Yes you do need to show that y=x. Also, you have found an element that acts like an identity when multiplying a particular element a. But you need to find a single identity element for the whole of S.

So, for the given element a, you know that there is an element e such that ae=a, and there is an element f such that fa=a. Now let b be another element of S. There is an element y such that ya=b. Therefore be=yae=ya=b, and by a similar argument fb=b. This shows that e acts as a right identity for every element of S, and f acts as a left identity for every element of S. Therefore in particular e=fe=f. Hence e is an identity.

No, you can't do that, because you don't yet know that inverse elements exist. However, given an element a, you do know that there is an element x such that ax=e, and there is an element y such that ya=e. But then y=ye=yax=ex=x, so y=x is an inverse for a. So each element has an inverse, and now you just have to check that the group axioms hold.

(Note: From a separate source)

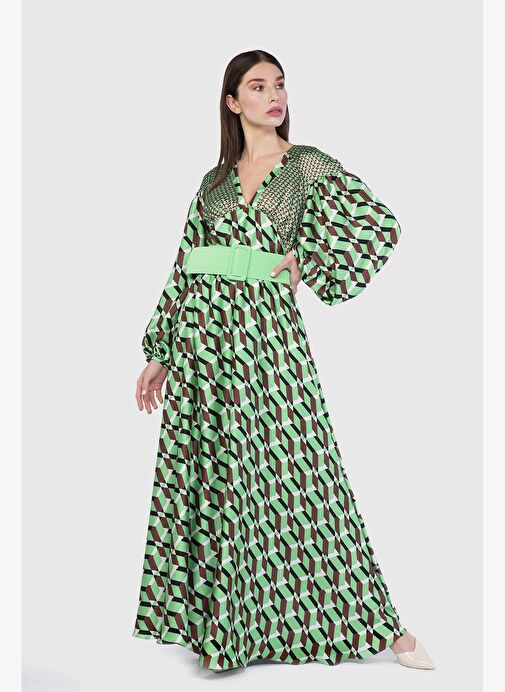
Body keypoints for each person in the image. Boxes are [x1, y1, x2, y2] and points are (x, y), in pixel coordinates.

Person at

Again, you don't know that inverses exist, so you can't use that argument.

Suppose that S contains n elements (n is finite). Given an element a in S, think about the set of products ax as x runs through S. There are n of these products and (by the cancellation property) they are all distinct. So they must constitute all the elements of S. Therefore, given an element b of S, one of those products ax must be equal to b. In other words, the equation ax=b has a solution. Similarly, the equation ya=b has a solution. So now we can use the result from problem 1 to conclude that S is a group.

Suppose S is the set of natural numbers, with ordinary multiplication as the semigroup operation. The cancellation property holds, but S is not a group.